Verified Certificate
Although cloud certificates are not valid for capability or data knowledge, I still think there is value in investing in certifications. This is especially true if you are aiming to become a data engineer as cloud knowledge is essential to drive the production workload. Even for data scientists, getting acquainted with cloud products allows you to focus on analyzing data rather than actually loading and cleaning data.
Another underline topic to be verified is opening the network. LinkedIn has very active members, especially in technical consulting, who post about new opportunities in cloud data posts. Some appointments are posted directly to LinkedIn groups only for certificate holders. Verification may not only create a new job or location, but having those badges makes it easier to start conversations with others or employers. Personally, I did a few small consulting projects after I got certified.
Solve real problems
Finally, as in any engineering department, you can only improve with practice. If you are already working as a Data Scientist or Data Engineer, getting real world experience is not a problem. For others looking for a transition, many recommend creating a portfolio. But where do you start? Working with classic Titanic datasets for classification or clustering of survival for iris datasets can help your portfolio.

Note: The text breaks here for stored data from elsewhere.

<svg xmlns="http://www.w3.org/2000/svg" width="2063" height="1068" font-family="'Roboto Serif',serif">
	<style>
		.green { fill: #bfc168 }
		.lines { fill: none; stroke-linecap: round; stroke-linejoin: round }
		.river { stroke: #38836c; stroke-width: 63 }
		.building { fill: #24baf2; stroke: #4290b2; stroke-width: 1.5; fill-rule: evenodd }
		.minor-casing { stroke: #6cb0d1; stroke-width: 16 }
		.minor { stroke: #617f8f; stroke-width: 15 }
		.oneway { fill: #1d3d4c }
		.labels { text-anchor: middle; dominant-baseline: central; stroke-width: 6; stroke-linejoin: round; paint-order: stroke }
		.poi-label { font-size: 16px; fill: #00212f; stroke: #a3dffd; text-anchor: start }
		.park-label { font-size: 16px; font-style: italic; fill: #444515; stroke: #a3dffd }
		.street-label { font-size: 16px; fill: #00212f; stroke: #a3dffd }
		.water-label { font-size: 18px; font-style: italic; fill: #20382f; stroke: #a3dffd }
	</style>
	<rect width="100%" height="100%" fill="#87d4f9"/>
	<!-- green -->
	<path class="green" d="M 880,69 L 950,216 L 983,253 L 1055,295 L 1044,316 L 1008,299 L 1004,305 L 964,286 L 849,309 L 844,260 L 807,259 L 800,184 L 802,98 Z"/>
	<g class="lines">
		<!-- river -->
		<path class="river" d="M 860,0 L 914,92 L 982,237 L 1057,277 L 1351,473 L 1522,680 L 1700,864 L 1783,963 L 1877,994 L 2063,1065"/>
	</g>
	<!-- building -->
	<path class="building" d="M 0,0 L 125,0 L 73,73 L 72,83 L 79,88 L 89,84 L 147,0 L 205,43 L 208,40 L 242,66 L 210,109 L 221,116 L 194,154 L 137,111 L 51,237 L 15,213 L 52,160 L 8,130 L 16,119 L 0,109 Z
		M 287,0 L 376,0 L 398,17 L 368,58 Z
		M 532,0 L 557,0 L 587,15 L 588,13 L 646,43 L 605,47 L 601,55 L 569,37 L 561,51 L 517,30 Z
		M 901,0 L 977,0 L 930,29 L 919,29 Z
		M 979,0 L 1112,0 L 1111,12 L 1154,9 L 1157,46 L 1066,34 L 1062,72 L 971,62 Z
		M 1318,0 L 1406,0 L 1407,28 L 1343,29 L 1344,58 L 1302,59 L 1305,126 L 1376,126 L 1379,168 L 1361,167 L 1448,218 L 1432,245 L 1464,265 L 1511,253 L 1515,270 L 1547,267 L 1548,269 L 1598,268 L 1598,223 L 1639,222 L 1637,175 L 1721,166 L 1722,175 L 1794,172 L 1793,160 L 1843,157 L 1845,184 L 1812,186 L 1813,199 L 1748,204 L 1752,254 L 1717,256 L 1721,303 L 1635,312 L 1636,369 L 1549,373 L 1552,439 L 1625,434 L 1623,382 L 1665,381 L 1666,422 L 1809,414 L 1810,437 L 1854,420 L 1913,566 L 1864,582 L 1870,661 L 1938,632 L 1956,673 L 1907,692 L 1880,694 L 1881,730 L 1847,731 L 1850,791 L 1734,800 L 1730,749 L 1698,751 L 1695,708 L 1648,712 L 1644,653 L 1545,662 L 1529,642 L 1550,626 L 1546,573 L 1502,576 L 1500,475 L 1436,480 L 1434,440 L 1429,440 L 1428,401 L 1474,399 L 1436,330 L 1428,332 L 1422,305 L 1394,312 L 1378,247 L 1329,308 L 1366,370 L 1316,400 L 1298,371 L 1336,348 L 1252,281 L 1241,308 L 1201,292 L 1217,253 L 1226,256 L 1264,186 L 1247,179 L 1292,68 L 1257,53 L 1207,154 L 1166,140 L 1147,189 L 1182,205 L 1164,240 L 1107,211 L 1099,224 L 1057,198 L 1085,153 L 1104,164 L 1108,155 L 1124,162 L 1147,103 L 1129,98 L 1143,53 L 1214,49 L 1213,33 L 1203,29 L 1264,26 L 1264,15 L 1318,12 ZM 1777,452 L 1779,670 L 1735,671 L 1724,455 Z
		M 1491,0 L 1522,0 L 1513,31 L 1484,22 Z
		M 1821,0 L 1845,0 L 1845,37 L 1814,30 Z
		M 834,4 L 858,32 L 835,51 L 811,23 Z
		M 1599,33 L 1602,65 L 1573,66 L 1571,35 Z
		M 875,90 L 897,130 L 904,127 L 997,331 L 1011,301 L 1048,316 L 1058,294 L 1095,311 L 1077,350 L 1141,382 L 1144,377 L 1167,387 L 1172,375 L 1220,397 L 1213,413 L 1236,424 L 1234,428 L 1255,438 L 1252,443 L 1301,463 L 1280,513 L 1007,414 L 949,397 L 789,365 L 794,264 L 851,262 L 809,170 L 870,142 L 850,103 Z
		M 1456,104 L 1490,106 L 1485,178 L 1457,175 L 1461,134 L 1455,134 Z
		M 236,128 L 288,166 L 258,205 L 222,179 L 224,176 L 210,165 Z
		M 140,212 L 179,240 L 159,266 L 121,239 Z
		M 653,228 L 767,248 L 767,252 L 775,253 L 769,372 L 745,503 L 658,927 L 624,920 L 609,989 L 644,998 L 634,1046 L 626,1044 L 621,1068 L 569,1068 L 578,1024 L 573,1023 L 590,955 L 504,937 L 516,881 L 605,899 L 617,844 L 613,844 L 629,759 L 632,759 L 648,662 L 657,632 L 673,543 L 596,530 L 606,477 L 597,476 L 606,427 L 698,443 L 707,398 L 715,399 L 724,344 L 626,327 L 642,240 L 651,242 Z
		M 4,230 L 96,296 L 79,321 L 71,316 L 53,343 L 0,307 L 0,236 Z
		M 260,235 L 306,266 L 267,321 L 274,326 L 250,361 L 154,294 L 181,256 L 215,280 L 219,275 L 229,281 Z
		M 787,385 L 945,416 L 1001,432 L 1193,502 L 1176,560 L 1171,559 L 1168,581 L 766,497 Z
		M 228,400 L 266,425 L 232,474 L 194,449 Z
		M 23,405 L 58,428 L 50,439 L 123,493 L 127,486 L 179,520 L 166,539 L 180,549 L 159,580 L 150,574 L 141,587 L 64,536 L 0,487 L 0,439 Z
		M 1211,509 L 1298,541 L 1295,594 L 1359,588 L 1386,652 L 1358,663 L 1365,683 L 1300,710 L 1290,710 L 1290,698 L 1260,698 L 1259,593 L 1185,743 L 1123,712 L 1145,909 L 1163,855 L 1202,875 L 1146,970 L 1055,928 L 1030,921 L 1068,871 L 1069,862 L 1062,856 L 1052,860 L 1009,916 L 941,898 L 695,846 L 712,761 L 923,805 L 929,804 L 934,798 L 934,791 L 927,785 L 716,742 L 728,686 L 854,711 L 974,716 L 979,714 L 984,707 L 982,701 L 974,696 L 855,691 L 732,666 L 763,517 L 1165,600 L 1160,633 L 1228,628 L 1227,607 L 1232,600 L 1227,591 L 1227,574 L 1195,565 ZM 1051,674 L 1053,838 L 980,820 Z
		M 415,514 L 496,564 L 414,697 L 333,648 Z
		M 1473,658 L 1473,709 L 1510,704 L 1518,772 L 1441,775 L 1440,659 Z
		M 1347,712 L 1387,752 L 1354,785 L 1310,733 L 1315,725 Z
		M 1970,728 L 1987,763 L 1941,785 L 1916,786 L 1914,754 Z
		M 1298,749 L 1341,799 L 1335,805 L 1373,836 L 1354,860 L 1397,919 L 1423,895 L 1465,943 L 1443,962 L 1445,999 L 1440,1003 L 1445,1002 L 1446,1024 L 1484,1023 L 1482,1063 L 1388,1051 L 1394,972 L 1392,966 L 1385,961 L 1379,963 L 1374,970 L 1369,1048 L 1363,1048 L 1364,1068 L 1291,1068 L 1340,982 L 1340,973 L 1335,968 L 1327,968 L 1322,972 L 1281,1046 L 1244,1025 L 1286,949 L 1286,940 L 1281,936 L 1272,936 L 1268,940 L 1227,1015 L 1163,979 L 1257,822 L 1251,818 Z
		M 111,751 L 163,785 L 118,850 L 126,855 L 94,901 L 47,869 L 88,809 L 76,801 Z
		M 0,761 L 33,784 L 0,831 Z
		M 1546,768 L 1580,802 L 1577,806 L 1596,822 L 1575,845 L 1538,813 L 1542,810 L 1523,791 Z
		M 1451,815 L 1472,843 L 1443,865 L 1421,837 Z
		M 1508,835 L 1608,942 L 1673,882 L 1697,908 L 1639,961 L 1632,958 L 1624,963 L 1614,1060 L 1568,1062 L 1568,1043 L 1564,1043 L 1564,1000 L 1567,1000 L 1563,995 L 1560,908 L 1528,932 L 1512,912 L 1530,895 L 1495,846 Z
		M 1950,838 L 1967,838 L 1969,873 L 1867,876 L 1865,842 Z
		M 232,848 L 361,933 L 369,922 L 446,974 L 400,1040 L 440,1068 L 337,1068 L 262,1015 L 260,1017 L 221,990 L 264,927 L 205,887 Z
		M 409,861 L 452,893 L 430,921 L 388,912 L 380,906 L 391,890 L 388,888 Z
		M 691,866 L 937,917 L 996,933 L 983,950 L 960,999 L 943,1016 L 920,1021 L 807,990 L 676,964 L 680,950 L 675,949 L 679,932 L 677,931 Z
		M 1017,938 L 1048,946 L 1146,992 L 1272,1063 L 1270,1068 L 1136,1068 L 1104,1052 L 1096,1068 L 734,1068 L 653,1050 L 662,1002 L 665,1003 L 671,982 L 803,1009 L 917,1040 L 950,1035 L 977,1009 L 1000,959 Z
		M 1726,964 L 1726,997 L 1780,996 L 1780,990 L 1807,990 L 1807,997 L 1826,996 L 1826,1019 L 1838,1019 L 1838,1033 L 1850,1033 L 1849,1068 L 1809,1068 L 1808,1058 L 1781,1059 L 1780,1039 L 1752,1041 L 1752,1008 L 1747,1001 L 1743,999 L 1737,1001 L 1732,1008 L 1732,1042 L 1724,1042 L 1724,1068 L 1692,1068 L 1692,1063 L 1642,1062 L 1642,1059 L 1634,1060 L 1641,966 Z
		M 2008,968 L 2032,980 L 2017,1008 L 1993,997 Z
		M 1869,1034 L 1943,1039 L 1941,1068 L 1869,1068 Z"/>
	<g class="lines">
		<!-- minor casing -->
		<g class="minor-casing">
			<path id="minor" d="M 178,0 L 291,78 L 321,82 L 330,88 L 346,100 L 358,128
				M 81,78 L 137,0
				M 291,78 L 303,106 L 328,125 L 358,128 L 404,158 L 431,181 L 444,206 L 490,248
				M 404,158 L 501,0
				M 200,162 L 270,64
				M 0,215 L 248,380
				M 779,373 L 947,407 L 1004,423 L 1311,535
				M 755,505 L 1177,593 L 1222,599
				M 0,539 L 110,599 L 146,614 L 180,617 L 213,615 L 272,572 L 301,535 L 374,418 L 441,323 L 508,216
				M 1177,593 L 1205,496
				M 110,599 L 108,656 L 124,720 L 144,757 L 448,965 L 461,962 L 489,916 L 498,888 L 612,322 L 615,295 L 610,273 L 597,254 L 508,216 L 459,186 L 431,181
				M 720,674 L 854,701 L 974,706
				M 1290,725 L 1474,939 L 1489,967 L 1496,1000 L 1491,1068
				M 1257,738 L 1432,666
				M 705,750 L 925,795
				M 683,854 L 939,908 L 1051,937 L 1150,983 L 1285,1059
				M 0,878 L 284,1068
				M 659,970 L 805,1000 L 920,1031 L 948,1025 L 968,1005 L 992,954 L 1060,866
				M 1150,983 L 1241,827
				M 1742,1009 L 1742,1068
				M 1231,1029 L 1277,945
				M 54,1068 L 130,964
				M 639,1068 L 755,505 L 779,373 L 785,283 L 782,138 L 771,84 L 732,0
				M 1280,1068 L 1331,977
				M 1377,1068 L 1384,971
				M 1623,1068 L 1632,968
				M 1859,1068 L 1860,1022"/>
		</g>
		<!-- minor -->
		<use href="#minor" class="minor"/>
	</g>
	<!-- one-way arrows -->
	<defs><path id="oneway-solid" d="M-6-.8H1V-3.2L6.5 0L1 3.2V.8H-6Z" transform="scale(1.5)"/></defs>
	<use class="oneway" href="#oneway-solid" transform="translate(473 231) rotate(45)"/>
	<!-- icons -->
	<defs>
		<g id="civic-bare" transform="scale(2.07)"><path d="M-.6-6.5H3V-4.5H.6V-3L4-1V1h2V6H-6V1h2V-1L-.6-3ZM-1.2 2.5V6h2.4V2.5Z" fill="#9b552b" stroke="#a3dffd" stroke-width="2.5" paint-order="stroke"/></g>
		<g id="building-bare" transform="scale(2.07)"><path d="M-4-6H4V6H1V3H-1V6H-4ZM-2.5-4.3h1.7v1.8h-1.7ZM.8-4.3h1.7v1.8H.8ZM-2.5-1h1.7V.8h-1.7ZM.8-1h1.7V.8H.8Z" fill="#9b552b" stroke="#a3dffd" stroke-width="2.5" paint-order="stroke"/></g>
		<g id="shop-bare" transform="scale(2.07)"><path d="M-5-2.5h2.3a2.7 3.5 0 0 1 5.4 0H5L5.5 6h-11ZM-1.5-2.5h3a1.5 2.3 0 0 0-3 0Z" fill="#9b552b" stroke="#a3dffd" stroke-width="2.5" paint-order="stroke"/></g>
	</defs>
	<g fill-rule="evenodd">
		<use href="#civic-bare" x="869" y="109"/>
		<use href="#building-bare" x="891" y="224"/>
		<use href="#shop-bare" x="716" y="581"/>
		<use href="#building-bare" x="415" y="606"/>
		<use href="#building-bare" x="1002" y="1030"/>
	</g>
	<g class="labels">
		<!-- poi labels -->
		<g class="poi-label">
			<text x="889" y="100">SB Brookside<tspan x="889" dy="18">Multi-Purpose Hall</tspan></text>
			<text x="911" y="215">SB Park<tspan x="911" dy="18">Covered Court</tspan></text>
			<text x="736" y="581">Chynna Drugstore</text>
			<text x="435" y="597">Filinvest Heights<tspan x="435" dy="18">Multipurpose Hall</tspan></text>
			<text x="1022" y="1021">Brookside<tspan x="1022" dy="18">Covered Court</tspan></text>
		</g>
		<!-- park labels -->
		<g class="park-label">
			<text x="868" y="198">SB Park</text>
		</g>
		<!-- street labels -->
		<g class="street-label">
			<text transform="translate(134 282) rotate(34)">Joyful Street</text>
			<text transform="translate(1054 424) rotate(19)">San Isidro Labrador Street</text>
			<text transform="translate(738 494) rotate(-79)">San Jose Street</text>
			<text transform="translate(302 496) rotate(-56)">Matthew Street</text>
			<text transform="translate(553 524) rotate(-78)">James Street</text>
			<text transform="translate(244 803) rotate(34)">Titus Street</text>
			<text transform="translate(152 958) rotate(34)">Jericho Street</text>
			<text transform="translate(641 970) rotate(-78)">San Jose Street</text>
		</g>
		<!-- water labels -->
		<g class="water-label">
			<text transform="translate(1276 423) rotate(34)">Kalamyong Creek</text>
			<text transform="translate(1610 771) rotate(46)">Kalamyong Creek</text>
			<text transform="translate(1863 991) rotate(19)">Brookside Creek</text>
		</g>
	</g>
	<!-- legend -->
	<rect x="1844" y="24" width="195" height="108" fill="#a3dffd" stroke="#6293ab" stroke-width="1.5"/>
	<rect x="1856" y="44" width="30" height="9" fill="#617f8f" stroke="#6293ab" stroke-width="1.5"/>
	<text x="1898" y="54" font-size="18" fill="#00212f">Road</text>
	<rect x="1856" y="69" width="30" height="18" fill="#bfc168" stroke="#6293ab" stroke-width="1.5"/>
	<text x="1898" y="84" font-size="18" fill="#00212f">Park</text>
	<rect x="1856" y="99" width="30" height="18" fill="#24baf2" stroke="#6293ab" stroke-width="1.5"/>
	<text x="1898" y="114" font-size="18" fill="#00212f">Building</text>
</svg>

Instead, try to use public github projects as inspiration. See what others are building, based on the network you gather from LinkedIn through technical sessions and certifications. Feel free to use examples from the Udness or Kurtsera projects in Gitub. Then combine real research datasets from Google Research, Cogley or search for interesting datasets and start building solutions to real problems.
If you are interested in a field or a specific organization, search for a public dataset and try to create a sample project. For example, if you are interested in fintech, try using the lending club's public debt data to create a loan approval algorithm. The biggest way to work with real datasets is that they are much more confusing and noisy than what is provided in the academic settings.
There are clearly many ways to move your career forward and dent in the data industry. I have no data professionals and I am still learning and growing every day. If you have other resources, tips or advice, please leave a comment below and I will update this post to help others further enhance their data career.
2 Comments
Interesting article
ReplyDeleteData Science Online Training
data science online free
ReplyDeleteBest Data Science Online Training
If you have any doubt, Please let me know.